Yargıtay Kararı 4. Hukuk Dairesi 2015/16090 E. 2018/8303 K. 24.12.2018 T.

YARGITAY KARARI
DAİRE : 4. Hukuk Dairesi
ESAS NO : 2015/16090
KARAR NO : 2018/8303
KARAR TARİHİ : 24.12.2018

MAHKEMESİ :Asliye Hukuk Mahkemesi

Davacılar … ve … vekilleri Avukat … tarafından, davalılar … ve … aleyhine 29/04/2015 gününde verilen dilekçe ile manevi tazminat istenmesi üzerine mahkemece yapılan yargılama sonunda; davalı … açısından davanın reddine, davalı … açısından tazminat talebinin kısmen kabulüne dair verilen 20/10/2015 günlü kararın Yargıtayca incelenmesi davacılar vekili ve davalı … vekili tarafından süresi içinde istenilmekle temyiz dilekçelerinin kabulüne karar verildikten sonra tetkik hakimi tarafından hazırlanan rapor ile dosya içerisindeki kağıtlar incelenerek gereği görüşüldü.
1-Dosyadaki yazılara, kararın dayandığı kanıtlarla yasaya uygun gerektirici nedenlere, özellikle delillerin değerlendirilmesinde bir isabetsizlik görülmemesine göre davacı …’nin davalı …’a yönelik temyiz itirazları reddedilmelidir.
2-Davacı … ile davalı …’nin temyiz itirazlarına gelince;
Dava, evlilik birliği devam ederken üçüncü kişi ile birlikte olma iddiasına dayalı manevi tazminat istemine ilişkindir. Mahkemece, manevi tazminat isteminin davalı … açısından reddine, davalı … açısından ise kısmen kabulüne karar verilmiş; hüküm davacılar vekili ve davalılardan … tarafından temyiz edilmiştir.

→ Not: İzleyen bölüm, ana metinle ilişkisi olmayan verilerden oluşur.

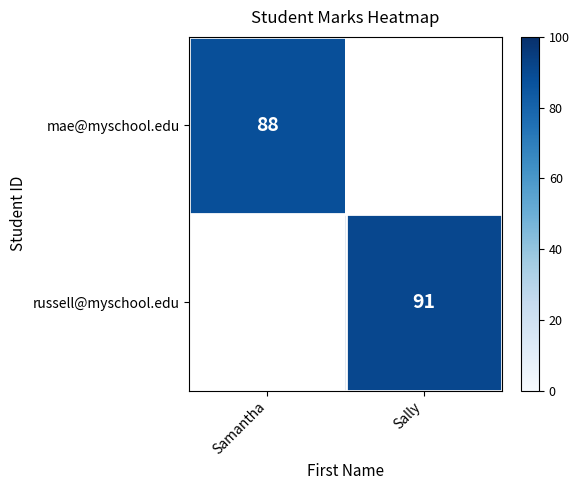

At which category does the chart reach its peak across all series?

Sally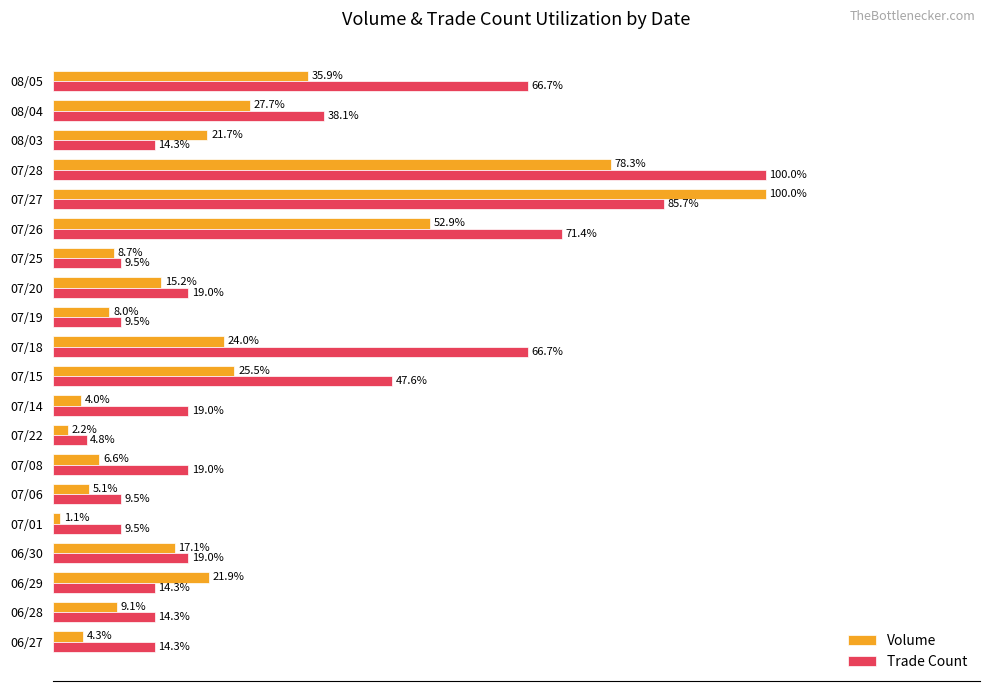

Which series has the largest range (max minus min)?

Volume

Davacı, davalı eşi …’nin evlilik birliği devam ederken kendisini diğer davalı ile aldattığını belirterek manevi tazminat isteminde bulunmuştur.

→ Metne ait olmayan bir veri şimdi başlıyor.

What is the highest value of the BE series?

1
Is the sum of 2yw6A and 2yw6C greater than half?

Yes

Davalılar, davanın reddine karar verilmesini istemiştirler.
Mahkemece, toplanan delillere göre davalı …’nin evlilik birliği sona ermeden diğer davalı … ile birliktelik yaşadığı hususu sabit görülerek davanın davalı … açısından kısmen kabulü ile davacı eş yararına manevi tazminata hükmedilmiş, diğer davalı … açısından ise reddine karar verilmiştir.
4787 sayılı Aile Mahkemesi’nin Kuruluş Görev ve Yargılama Usullerine Dair Yasa’nın 4/1. maddesi gereğince, 4721 sayılı Türk Medeni Kanunu’nun İkinci Kitabı’ndan doğan dava ve işlere aile mahkemesince bakılır.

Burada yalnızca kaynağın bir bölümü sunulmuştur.